Touch & Feel Art: Material Lab Exhibit At The Museum Of Modern

Touch & Feel Art: Material Lab Exhibit At The Museum Of Modern Banner

The Museum of Modern Art in Manhattan is home to countless works of art that inspire and  illuminate. But, for those who seek a more visceral and interactive experience these still life paintings and drawings can seem too static and inaccessible. This is particularly the case with young children and some visitors with disabilities. Often these individuals want to engage in a more direct way with the art. Of course, visitors cannot touch or move most of the artworks at the museum. That’s where innovative museum exhibit design comes in. It’s why the Museum of Modern Art developed the Community and Access Programs department. This department focuses on exhibition design that is more appealing to children, as well as that which can provide a more engaging experience for individuals with disabilities.

The Museum Of Modern Art’s ‘Material Lab’

One of the results of this focus on broader accessibility is the ‘Material Lab’, an interactive museum exhibit that is designed to give visitors a tactile understanding of the materials used in creating art. In the Material Lab, museum-goers can feel different materials and enjoy interactive experiences such as a touchscreen-based painting program where visitors can use their hands to create artworks of their own. Children can build artworks using different materials like cardboard and various types of paper, and visitors with mental or physical handicaps can get a more tactile experience that they can really enjoy.

Kirsten Schroeder, the Coordinator of Community and Access Programs at the Museum of Modern Art, explains that a lot of work went into making the exhibition design meet the needs of handicapped individuals.

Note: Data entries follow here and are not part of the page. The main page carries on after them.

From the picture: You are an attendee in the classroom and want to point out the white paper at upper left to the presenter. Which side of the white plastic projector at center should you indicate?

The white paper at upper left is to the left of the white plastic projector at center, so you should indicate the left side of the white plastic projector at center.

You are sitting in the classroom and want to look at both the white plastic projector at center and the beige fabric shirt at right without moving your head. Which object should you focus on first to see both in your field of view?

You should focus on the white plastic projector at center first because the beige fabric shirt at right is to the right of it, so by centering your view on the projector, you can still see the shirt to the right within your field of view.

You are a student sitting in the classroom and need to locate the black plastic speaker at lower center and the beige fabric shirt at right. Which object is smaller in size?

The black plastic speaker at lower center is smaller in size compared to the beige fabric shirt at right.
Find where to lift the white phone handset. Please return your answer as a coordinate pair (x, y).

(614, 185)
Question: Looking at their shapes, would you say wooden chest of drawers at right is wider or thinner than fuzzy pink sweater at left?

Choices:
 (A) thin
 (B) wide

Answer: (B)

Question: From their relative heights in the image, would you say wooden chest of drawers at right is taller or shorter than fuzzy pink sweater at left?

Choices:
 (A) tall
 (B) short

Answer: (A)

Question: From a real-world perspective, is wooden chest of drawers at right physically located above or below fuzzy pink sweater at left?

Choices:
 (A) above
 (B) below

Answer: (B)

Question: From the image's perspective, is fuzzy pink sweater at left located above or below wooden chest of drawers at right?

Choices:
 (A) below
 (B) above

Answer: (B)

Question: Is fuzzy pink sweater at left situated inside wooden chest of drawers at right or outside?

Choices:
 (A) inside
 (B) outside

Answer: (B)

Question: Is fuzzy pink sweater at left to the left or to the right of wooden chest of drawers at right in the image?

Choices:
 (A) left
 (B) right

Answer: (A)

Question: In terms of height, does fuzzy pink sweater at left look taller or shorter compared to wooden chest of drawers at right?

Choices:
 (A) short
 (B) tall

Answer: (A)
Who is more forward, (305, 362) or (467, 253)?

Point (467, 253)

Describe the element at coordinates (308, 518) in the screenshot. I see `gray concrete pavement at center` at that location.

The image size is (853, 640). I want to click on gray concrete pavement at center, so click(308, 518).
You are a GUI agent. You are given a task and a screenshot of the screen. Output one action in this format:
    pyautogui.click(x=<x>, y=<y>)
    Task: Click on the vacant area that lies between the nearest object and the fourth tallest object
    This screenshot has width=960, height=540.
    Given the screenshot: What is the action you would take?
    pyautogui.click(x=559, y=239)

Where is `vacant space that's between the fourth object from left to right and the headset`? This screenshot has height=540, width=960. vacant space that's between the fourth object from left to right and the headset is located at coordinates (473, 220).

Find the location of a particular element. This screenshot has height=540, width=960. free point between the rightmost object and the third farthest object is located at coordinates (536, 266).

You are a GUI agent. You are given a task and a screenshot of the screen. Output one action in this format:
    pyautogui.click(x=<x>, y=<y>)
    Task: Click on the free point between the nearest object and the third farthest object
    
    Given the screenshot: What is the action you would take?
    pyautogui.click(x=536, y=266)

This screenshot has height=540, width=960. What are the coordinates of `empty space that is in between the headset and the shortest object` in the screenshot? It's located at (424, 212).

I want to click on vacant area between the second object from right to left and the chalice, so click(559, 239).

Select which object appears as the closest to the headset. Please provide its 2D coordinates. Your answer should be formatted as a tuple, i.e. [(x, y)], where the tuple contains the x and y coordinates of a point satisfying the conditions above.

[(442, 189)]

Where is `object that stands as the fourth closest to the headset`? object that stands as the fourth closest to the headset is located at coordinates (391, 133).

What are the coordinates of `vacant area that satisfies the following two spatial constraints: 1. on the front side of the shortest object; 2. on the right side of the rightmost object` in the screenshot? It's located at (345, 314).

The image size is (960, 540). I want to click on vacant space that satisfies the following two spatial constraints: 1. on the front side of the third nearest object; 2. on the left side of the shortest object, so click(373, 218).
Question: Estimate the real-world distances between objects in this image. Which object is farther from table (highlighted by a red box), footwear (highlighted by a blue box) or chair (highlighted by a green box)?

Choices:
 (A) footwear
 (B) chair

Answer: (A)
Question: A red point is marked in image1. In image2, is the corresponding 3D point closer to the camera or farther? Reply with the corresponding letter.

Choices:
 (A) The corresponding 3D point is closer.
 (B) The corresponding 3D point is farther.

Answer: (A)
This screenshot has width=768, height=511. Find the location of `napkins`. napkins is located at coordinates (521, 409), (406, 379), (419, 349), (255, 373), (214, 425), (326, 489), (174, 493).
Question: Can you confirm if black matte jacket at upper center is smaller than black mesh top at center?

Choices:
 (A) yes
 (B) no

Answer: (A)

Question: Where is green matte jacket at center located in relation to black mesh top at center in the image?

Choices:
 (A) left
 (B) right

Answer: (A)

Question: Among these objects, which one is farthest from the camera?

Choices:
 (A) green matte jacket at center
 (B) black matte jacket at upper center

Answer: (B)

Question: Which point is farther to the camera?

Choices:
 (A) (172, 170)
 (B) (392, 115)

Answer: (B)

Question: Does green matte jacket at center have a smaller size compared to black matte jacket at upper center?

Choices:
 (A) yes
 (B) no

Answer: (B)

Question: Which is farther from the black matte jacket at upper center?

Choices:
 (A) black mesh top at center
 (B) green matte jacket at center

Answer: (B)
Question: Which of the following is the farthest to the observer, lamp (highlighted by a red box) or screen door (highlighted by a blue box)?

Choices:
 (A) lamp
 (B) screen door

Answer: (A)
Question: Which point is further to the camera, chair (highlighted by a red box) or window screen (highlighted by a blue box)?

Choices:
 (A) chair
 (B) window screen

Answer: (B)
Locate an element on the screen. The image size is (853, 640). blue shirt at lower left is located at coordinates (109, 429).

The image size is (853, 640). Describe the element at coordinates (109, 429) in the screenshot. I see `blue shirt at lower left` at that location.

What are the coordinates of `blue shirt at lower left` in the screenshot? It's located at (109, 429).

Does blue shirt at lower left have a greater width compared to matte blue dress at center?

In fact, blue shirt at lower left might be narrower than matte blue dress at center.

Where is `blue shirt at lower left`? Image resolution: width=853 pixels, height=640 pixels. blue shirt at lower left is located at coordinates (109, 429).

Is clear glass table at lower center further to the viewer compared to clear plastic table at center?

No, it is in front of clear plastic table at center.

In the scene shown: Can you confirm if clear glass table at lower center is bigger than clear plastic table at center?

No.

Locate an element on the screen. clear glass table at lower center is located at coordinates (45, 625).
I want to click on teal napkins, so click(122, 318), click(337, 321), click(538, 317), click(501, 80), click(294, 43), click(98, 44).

“While planning the lab, my goal was to make sure the space and activities were accessible to a diverse audience. [We] agreed that offering a broad range of tactile, sensory experiences was necessary to engage visitors with different learning abilities,” she writes in her blog on the museum’s website.

Schroeder describes how touchscreens were made to respond to individuals with less dexterity and how the screens were designed to manipulated, moved, raised or lowered to be accessible to those in wheelchairs and who have limited use of their limbs.

Museum Exhibits That Are Accessible And Engaging

Good exhibition design always starts with anticipating how visitors will interact with the exhibit and designing it to be engaging to as wide an audience as possible. This is also true of trade show exhibit design, but for museum exhibit design it is particularly important. While some modern art museums, including the Museum of Modern Art and the Tate Modern have created more interactive and engaging exhibits like the Material Lab, museum art and exhibits have mostly been a passively consumed fare for most of history, and for the most part they continue to be to this day.

It’s good to see that efforts are being made to increase accessibility for handicapped individuals through creating interactive exhibits like the Museum of Modern Art’s Material Lab. Hopefully this trend will continue, making museum exhibits more accessible and broadening their appeal in order to introduce new demographics to all that museums have to offer.